The prototype for the fields at Magazine Beach is the DCR's "Teddy Ebersol's Red Sox Fields at Lederman Park," 6 acres of riverfront installed this spring. Unfortunately the acres of sod that replaced the grass naturally growing there was not, in a turf-grower's words, "organically grown." Like golf courses, regulation ball fields are heavily treated with chemicals. I believe it was runoff from these 6 acres of chemically treated sod, retreated with "Tartan," a fungicide, shortly after August 2, that caused the toxic algae bloom first noticed on August 9, 2006. (See blog entry on algae bloom.)

It would be interesting to know whether ball players' health, like golfers', is consequently at greater risk. Since children are to play on these fields I worry about the long-term consequences of "Tartan," for example They may or may not be like DDT, whose effects appeared decades after use.
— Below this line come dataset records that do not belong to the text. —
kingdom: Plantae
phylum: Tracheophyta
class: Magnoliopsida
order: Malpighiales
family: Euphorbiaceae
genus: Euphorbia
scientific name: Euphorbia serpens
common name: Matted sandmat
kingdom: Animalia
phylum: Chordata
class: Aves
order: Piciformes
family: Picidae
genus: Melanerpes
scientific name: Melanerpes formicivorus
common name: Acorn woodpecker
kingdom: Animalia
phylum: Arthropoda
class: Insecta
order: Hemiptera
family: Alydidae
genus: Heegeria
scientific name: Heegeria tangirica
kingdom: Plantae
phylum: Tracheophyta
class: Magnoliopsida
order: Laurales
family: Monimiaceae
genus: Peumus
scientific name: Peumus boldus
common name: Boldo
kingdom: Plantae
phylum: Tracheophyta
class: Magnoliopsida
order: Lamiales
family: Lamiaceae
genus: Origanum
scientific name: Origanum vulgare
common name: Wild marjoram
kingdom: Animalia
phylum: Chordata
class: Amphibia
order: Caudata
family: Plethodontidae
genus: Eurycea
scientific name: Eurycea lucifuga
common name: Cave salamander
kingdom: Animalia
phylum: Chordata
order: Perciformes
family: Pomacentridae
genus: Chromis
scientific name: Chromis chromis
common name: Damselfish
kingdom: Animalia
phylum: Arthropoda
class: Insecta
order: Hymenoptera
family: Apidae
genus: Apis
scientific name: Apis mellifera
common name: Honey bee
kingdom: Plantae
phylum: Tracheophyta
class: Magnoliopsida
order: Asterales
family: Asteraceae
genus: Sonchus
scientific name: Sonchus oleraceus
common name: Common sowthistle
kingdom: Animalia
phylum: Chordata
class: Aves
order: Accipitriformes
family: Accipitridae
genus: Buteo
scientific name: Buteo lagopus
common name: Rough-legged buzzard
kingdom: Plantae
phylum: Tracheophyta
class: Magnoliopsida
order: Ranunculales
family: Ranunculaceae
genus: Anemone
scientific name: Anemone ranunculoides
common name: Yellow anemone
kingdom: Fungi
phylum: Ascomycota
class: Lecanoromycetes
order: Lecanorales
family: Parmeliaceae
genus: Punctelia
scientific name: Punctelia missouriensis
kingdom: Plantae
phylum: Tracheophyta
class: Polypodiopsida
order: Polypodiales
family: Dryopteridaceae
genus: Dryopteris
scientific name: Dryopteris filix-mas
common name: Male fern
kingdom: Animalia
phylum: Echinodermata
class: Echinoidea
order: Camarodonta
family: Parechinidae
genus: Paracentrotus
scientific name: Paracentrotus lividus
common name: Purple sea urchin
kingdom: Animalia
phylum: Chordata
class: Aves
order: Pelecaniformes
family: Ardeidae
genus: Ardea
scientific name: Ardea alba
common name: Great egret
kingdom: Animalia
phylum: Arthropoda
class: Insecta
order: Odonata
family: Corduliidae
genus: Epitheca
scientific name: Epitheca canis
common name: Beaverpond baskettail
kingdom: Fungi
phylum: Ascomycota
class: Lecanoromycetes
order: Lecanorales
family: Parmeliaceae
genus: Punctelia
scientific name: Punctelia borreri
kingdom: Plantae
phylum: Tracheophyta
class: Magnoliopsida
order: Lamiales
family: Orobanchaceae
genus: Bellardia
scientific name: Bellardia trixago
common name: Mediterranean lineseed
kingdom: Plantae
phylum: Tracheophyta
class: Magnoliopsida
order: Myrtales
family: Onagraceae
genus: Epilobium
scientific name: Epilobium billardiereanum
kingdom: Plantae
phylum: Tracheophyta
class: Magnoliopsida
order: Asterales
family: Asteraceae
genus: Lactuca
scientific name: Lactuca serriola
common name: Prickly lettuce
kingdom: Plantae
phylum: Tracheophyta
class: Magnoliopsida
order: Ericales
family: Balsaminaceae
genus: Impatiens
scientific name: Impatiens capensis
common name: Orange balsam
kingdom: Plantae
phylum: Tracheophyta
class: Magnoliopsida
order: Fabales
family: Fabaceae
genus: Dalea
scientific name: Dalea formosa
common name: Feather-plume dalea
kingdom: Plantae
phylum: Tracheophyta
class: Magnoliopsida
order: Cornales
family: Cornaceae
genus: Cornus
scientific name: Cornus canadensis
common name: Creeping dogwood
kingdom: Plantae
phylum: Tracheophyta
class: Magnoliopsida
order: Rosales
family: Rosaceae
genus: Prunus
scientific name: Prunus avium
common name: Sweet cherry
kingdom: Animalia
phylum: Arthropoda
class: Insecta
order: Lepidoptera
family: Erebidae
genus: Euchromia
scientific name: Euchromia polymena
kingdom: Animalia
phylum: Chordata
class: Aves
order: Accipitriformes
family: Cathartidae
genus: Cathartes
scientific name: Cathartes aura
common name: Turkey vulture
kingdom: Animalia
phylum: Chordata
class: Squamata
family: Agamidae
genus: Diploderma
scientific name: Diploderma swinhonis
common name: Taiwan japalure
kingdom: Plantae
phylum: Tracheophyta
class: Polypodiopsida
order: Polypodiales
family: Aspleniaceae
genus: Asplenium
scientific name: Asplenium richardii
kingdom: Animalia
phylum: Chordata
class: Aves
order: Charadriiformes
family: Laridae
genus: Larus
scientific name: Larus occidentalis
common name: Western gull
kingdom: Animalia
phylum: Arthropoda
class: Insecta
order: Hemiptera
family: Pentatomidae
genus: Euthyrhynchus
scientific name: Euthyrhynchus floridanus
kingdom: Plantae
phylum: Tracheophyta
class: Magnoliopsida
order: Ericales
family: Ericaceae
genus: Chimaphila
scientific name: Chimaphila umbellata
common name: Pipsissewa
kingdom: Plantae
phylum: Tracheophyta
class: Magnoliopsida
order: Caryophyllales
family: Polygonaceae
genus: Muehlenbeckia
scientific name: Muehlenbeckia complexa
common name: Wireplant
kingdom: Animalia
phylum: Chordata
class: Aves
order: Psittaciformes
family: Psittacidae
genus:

The DCR's Master Plan for the Charles River gives lip service to privileging "water-dependent activities" over "non-water-dependent activities." The former includes watching waterfowl or being one, the latter, playing Little League ball. The DCR and its partners nevertheless seek to eliminate waterfowl everywhere on the river but especially at Lederman Park and now Magazine Beach, yet are bent on installing expensive state-of-the-art playing fields on the same river, where they do not belong. They do not belong because the chemicals necessary to maintain the turf should not, according to the label on "Tartan," for example, be applied near bodies of water. The DCR and Cambridge seem not to care.

At Magazine Beach their plan is to destroy what is there and replace it with another, more expensive, in this case inferior, even dangerous version of border and ball fields. It wastes our resources and destroys our public assets, including our public health, but keeps the creators of our Potemkin landscape in business.